L’étranger toucha son bras et lui fit signe de s’écarter — ce que le prédicateur, stupéfait, fit —, puis l’étranger prit sa place. Pendant quelques instants, il parcourut l’assistance clouée sur place d’un regard solennel, où brûlait une lueur étrange ; puis, d’une voix grave, il dit :

« Je viens du Trône — portant un message du Dieu Tout-Puissant ! » Ses mots frappèrent l’assemblée d’un choc ; s’il le percevait, il n’y fit pas attention. « Il a entendu la prière de Son serviteur, votre pasteur, et Il y répondra si tel est votre désir, après que moi, Son messager, vous en aurai expliqué la portée — c’est-à-dire sa portée intégrale. Car elle ressemble à beaucoup de prières des hommes, en ce qu’elle demande davantage que celui qui la prononce ne le soupçonne — sauf s’il s’arrête pour réfléchir.

« Le serviteur de Dieu, qui est aussi votre serviteur, a prononcé sa prière. S’est-il arrêté pour réfléchir ? Est-ce une seule prière ? Non, il y en a deux — une formulée, l’autre non. Mais les deux ont atteint l’oreille de Celui qui entend toutes les supplications, qu’elles soient prononcées ou non. Méditez cela — retenez-le bien. Si vous implorez une bénédiction pour vous-même, soyez alors prudents de ne pas invoquer involontairement une malédiction sur votre prochain en même temps. Si vous priez pour que la pluie bénisse vos propres champs qui en ont besoin, vous priez peut-être en même temps pour que les champs de votre voisin soient détruits par la sécheresse. Vous avez entendu la prière de votre serviteur — la partie exprimée. Je suis envoyé par Dieu pour formuler la partie non exprimée — cette partie que le prédicateur — et vous aussi, dans vos cœurs — avez priée avec ferveur mais en silence. Et sans le savoir, sans y penser ? Que Dieu veuille qu’il en soit ainsi ! Vous avez entendu ces paroles : ‘Accorde-nous la victoire, ô Seigneur notre Dieu !’ Mais ce n’est pas suffisant.
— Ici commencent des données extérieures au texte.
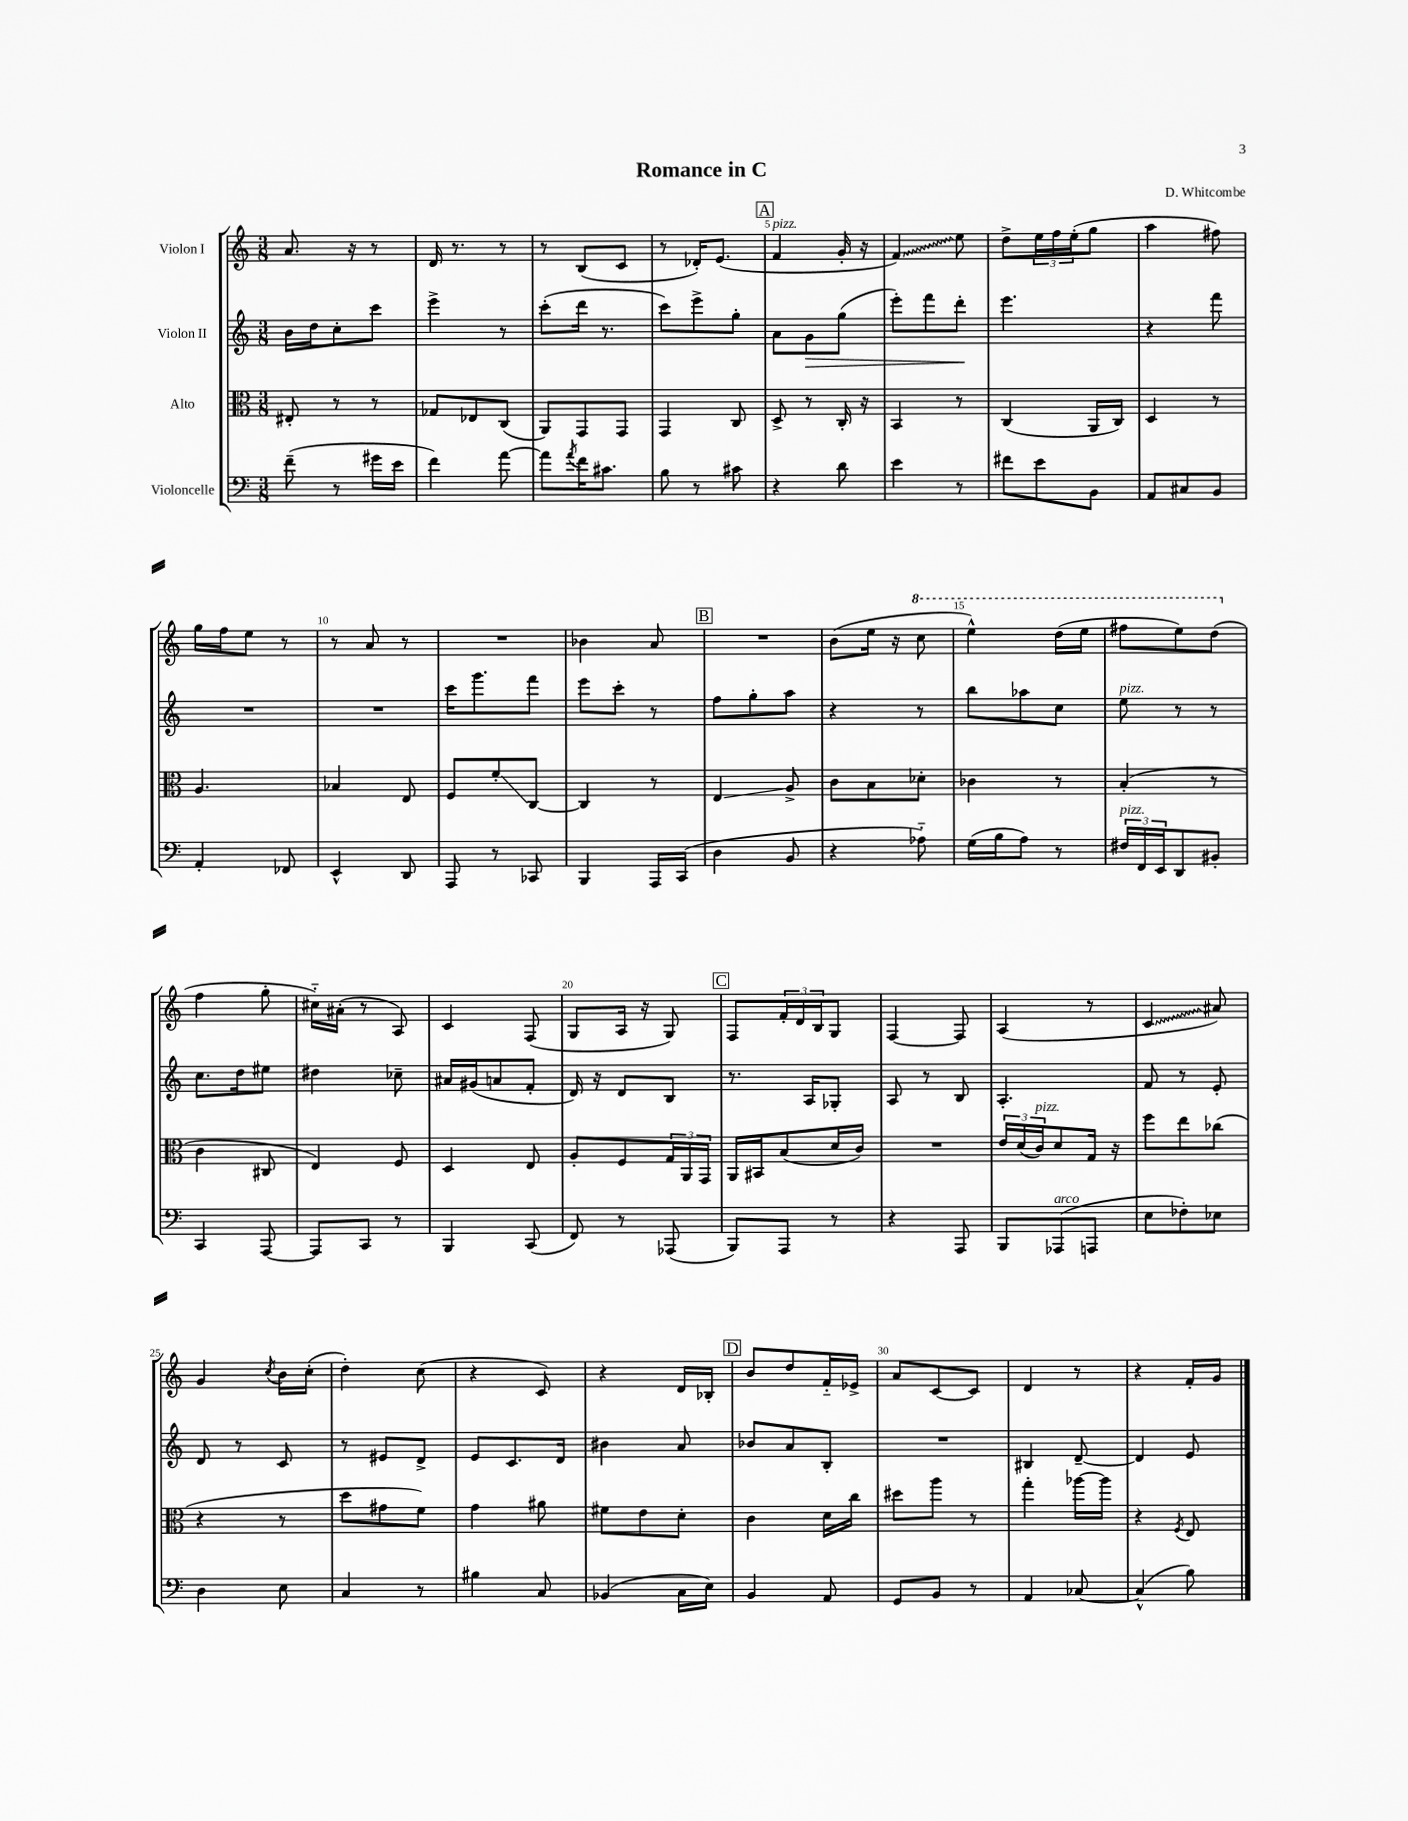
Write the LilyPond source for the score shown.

\header { title = "Romance in C" composer = "D. Whitcombe" }
<<
\new StaffGroup <<
\new Staff = "s0" \with { instrumentName = "Violon I" } {
    \clef treble \key c \major \numericTimeSignature \time 3/8
    a'8. r16 r8 |
    d'16 r8. r8 |
    r8 b8( c'8 |
    r8 des'16-.) e'8.( |
    \mark \markup { \box "A" } f'4^\markup { \italic "pizz." } g'16-. r16 |
    \once \override Glissando.style = #'zigzag f'4\glissando) e''8 |
    d''8-> \tuplet 3/2 { e''16 f''16 e''16-.( } g''8 |
    a''4 fis''8) |
    g''16 f''16 e''8 r8 |
    r8 a'8 r8 |
    R4. |
    bes'4 a'8 |
    \mark \markup { \box "B" } R4. |
    b'8( e''16 r16 \ottava #1 c'''8 |
    e'''4-^) d'''16( e'''16 |
    fis'''8 e'''8) d'''8( \ottava #0 |
    f''4 g''8-. |
    cis''16-_) ais'16-.( r8 a8) |
    c'4 f8( |
    g8 a16 r16 g8) |
    \mark \markup { \box "C" } f8 \tuplet 3/2 { f'16-. d'16 b16 } g8 |
    f4~ f8 |
    a4( r8 |
    \once \override Glissando.style = #'zigzag c'4\glissando ais'8) |
    g'4 \acciaccatura { c''8 } b'16 c''16-.( |
    d''4-.) c''8( |
    r4 c'8) |
    r4 d'16 bes16-. |
    \mark \markup { \box "D" } b'8 d''8 f'16-_ ees'16-> |
    a'8 c'8~ c'8 |
    d'4 r8 |
    r4 f'16-. g'16 \bar "|." |
}
\new Staff = "s1" \with { instrumentName = "Violon II" } {
    \clef treble \key c \major \numericTimeSignature \time 3/8
    b'16 d''16 c''8-. c'''8 |
    e'''4-> r8 |
    c'''8-.( d'''16 r8. |
    c'''8) e'''8-> g''8-. |
    \mark \markup { \box "A" } a'8 g'8\> g''8( |
    e'''8-.) f'''8 d'''8-.\! |
    e'''4. |
    r4 f'''8 |
    R4. |
    R4. |
    c'''16 g'''8. f'''8 |
    e'''8 c'''8-. r8 |
    \mark \markup { \box "B" } f''8 g''8-. a''8 |
    r4 r8 |
    b''8 aes''8 c''8 |
    e''8^\markup { \italic "pizz." } r8 r8 |
    c''8. d''16 eis''8 |
    dis''4 ces''8-- |
    ais'16 gis'16( a'8 f'8-. |
    d'16) r16 d'8 b8 |
    \mark \markup { \box "C" } r8. a16 ges8-. |
    a8 r8 b8 |
    a4.-. |
    f'8 r8 e'8-. |
    d'8 r8 c'8 |
    r8 eis'8 d'8-> |
    e'8 c'8. d'16 |
    bis'4 a'8 |
    \mark \markup { \box "D" } bes'8 a'8 b8-. |
    R4. |
    bis4 d'8~-- |
    d'4 e'8 \bar "|." |
}
\new Staff = "s2" \with { instrumentName = "Alto" } {
    \clef alto \key c \major \numericTimeSignature \time 3/8
    eis8-. r8 r8 |
    ges8 ees8 c8( |
    a,8) g,8 g,8 |
    g,4 c8 |
    \mark \markup { \box "A" } d8-> r8 c16-. r16 |
    b,4 r8 |
    c4( a,16 c16) |
    d4 r8 |
    a4. |
    bes4 e8 |
    f8 f'8-.\glissando c8~ |
    c4 r8 |
    \mark \markup { \box "B" } e4\glissando a8-> |
    c'8 b8 des'8-. |
    ces'4 r8 |
    b4-.( r8 |
    c'4 cis8 |
    e4) f8 |
    d4 e8 |
    a8-. f8 \tuplet 3/2 { g16 a,16 g,16 } |
    \mark \markup { \box "C" } a,16 bis,16 b8( d'16 c'16) |
    R4. |
    \tuplet 3/2 { e'16 d'16( c'16^\markup { \italic "pizz." }) } d'8 g16 r16 |
    f''8 e''8 ces''8( |
    r4 r8 |
    d''8 gis'8 f'8) |
    g'4 ais'8 |
    fis'8 e'8 d'8-. |
    \mark \markup { \box "D" } c'4 d'16 c''16 |
    dis''8 a''8 r8 |
    g''4-. aes''16~ aes''16 |
    r4 \acciaccatura { f8 } e8 \bar "|." |
}
\new Staff = "s3" \with { instrumentName = "Violoncelle" } {
    \clef bass \key c \major \numericTimeSignature \time 3/8
    f'8--( r8 gis'16 e'16 |
    f'4) a'8~ |
    a'8 \acciaccatura { a'8 } f'16 cis'8. |
    b8 r8 cis'8 |
    \mark \markup { \box "A" } r4 d'8 |
    e'4 r8 |
    fis'8 e'8 b,8 |
    a,8 cis8 b,8 |
    a,4-. fes,8 |
    e,4-^ d,8 |
    a,,8 r8 ces,8 |
    b,,4 a,,16 c,16( |
    \mark \markup { \box "B" } d4 b,8 |
    r4 aes8-_) |
    g16( b16 a8) r8 |
    \tuplet 3/2 { fis16^\markup { \italic "pizz." } f,16 e,16 } d,8 bis,8-. |
    c,4 a,,8~ |
    a,,8 c,8 r8 |
    b,,4 c,8( |
    f,8) r8 aes,,8( |
    \mark \markup { \box "C" } b,,8) a,,8 r8 |
    r4 a,,8 |
    b,,8 aes,,8^\markup { \italic "arco" }( a,,8 |
    e8 fes8-.) ees8 |
    d4 e8 |
    c4 r8 |
    bis4 c8 |
    bes,4( c16 e16) |
    \mark \markup { \box "D" } b,4 a,8 |
    g,8 b,8 r8 |
    a,4 ces8~ |
    ces4-^( b8) \bar "|." |
}
>>
>>
\layout { \context { \Score \override BarNumber.break-visibility = ##(#f #t #t) barNumberVisibility = #(every-nth-bar-number-visible 5) } }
La partie non exprimée de la prière est celle-ci : ‘Ô Seigneur notre Dieu, aide-nous à mettre en pièces leurs soldats avec nos obus ; aide-nous à couvrir leurs champs souriants avec les corps pâles de leurs patriotes morts ; aide-nous à noyer le tonnerre des canons sous les hurlements de leurs blessés, tordus de douleur ; aide-nous à dévaster leurs humbles demeures dans une tempête de feu ; aide-nous à briser le cœur de leurs veuves innocentes par une tristesse incommensurable ; aide-nous à les chasser, eux et leurs enfants, de leurs maisons, afin qu’ils errent sans soutien dans les terres désolées de leur pays ravagé, vêtus de haillons, affamés et assoiffés, jouets des ardeurs estivales du soleil et des vents glacés de l’hiver, brisés d’esprit, épuisés par la souffrance, suppliant Ton secours dans le tombeau mais ne le trouvant pas — pour nous, qui T’adorons, Seigneur, anéantis leurs espoirs, détruis leurs vies, prolonge leurs amères pérégrinations, alourdis leurs pas, inonde leurs chemins de larmes, souille la blancheur de la neige avec le sang de leurs pieds blessés ! Nous le demandons dans l’esprit d’amour, à Toi qui es la Source de l’Amour, et qui es le refuge toujours fidèle et l’ami de tous ceux qui sont en grande détresse et cherchent Ton aide avec des cœurs humbles et repentants. Amen.’ »

[Après une pause] « Vous l’avez priée ; si vous la désirez encore, parlez ! Le messager du Très-Haut attend. »

On crut plus tard que cet homme était fou, car il n’y avait aucun sens à ce qu’il disait.